| Dokumenttext |
Romanische Kirchen waren immer innen ausgemalt und besaßen auch außen einen Anstrich. Ohne Malerei zeigt sich uns heute ein romanischer Kirchenbau eigentlich nur noch als „Skelett eines ursprünglichen Organismus“.
Auch die Wände der Kirche in Stapelmoor werden vollständig mit Wandmalereien bedeckt gewesen sein. Vielleicht waren es – wie in vielen Kirchen der damaligen Zeit – Heilige, deren Darstellung die Kirchenwände schmückten. So findet man oft den Heiligen Christophorus mit dem Jesuskind auf den Schultern oder in Italien Sankt Franziskus, den „Lieblingsheiligen“ der Italiener. Oder an der Westwand – der „weltlichen Seite“ der Kirche – die drastische Darstellung des Jüngsten Gerichts, die dem Gläubigen die Folgen seines Tuns im Diesseits mit auf den Weg gab.
In Stapelmoor waren, wie in fast allen ostfriesischen Kirchen, die Malereien an den Wänden und in den Gewölben verschwunden – bis man Reste von ihnen 1964 unter der weißen Tünche wieder fand und anschließend restaurierte. Zwar ist nur noch ein Bruchteil dessen zu sehen, was einst vorhanden war, aber auch diese Reste können uns heute einen Eindruck von dem verschaffen, was das Innere der Kirche einst barg: eine Malerei, die in ihrer Vielfalt und symbolischen Bedeutung voller Spannung war und deshalb auch noch heute die Aufmerksamkeit des Betrachters erheischt.

| Gestellte Aufgabe 1 |
Schreiben Sie aus dem Text über die Kirche in Stapelmoor den Abschnitt ab, der mit den Worten „Romanische Kirchen waren“ beginnt und mit „den Weg gab.“ endet.
| Gestellte Aufgabe 2 |
Zählen Sie alle konkreten Darstellungen auf, die der Text über die Kirche in Stapelmoor als Beispiele für Wandmalereien in Kirchen der damaligen Zeit nennt.
Für die Bearbeitung ist die nachstehende Auflistung ohne Belang.

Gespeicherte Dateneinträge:
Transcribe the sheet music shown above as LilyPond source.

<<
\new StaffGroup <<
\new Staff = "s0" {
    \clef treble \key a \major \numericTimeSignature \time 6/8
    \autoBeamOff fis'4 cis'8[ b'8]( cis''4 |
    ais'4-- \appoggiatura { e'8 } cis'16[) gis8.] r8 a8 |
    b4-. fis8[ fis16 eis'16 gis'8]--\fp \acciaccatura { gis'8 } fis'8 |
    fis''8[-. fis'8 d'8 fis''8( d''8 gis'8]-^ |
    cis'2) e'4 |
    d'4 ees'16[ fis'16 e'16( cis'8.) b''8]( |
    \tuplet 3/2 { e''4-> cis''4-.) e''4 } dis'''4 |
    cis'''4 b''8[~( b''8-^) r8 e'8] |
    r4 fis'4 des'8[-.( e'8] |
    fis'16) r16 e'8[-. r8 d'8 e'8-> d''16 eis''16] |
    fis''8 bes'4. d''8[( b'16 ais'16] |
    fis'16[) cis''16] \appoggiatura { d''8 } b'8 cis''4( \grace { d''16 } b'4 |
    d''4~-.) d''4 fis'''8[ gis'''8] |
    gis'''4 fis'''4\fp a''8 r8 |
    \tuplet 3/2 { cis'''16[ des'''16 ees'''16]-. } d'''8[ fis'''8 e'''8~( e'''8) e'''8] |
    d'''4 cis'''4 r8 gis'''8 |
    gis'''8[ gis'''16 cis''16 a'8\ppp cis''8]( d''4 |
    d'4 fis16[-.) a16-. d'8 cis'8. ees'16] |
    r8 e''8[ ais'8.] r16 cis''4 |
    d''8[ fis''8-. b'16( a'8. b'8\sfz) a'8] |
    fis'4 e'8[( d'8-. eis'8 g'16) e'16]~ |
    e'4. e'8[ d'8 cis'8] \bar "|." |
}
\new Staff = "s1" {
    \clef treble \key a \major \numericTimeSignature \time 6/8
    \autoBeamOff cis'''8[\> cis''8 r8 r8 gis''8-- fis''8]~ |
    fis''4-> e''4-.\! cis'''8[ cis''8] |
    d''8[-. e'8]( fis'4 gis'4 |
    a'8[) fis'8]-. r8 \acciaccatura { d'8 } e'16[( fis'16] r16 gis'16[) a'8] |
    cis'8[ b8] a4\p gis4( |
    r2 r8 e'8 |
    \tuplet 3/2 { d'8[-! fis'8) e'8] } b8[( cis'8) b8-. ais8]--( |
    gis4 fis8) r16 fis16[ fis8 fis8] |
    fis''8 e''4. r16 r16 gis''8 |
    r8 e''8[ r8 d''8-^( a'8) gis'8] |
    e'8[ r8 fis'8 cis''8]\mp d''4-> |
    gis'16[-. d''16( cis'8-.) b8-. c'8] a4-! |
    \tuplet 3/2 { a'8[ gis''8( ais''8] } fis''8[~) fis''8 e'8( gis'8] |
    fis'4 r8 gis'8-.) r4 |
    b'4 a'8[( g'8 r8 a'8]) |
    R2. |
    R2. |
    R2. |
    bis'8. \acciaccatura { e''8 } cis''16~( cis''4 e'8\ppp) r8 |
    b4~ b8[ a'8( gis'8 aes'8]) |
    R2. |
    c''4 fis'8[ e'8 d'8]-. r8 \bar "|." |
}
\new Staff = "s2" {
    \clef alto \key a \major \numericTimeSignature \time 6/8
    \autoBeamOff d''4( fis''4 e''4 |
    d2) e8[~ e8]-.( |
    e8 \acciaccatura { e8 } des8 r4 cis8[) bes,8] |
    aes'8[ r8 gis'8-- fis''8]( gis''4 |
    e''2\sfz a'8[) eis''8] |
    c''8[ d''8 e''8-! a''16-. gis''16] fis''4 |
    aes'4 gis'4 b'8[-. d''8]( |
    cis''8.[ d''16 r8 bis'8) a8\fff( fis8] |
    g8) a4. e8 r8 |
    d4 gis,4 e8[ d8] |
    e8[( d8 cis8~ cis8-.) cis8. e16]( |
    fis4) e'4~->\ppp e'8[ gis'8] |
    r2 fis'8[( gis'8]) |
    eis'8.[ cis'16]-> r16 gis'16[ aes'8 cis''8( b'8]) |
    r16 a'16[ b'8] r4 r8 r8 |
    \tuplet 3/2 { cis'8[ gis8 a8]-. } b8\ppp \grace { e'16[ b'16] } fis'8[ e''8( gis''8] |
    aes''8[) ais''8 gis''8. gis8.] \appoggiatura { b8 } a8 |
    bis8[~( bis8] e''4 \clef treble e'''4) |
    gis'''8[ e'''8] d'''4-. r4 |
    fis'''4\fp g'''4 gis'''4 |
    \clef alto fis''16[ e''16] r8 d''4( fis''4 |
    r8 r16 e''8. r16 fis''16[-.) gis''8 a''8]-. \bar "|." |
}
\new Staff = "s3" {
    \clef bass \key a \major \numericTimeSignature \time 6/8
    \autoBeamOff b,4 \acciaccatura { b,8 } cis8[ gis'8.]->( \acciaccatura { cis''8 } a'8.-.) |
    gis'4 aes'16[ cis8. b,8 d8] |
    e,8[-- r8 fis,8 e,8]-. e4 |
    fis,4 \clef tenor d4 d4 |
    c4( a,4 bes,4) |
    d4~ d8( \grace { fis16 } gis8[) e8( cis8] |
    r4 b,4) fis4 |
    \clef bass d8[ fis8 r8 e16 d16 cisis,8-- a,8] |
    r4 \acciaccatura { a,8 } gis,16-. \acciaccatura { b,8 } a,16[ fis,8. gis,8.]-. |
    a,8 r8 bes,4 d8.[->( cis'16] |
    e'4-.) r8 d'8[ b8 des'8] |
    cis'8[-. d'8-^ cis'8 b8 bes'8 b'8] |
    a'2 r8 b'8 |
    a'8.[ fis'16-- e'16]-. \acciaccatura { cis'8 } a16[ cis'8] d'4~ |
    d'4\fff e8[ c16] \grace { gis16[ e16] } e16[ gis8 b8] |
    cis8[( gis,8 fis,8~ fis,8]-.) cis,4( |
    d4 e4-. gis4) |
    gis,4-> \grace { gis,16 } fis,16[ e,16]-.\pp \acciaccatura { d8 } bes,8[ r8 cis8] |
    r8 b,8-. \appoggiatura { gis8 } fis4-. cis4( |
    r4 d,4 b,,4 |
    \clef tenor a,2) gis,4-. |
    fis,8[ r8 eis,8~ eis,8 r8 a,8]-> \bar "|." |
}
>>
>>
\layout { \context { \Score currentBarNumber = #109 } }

| Vollständige Antwort 1 |
Romanische Kirchen waren immer innen ausgemalt und besaßen auch außen einen Anstrich. Ohne Malerei zeigt sich uns heute ein romanischer Kirchenbau eigentlich nur noch als „Skelett eines ursprünglichen Organismus“.
Auch die Wände der Kirche in Stapelmoor werden vollständig mit Wandmalereien bedeckt gewesen sein. Vielleicht waren es – wie in vielen Kirchen der damaligen Zeit – Heilige, deren Darstellung die Kirchenwände schmückten. So findet man oft den Heiligen Christophorus mit dem Jesuskind auf den Schultern oder in Italien Sankt Franziskus, den „Lieblingsheiligen“ der Italiener. Oder an der Westwand – der „weltlichen Seite“ der Kirche – die drastische Darstellung des Jüngsten Gerichts, die dem Gläubigen die Folgen seines Tuns im Diesseits mit auf den Weg gab.

| Vollständige Antwort 2 |
- der Heilige Christophorus mit dem Jesuskind auf den Schultern
- Sankt Franziskus (in Italien)
- das Jüngste Gericht an der Westwand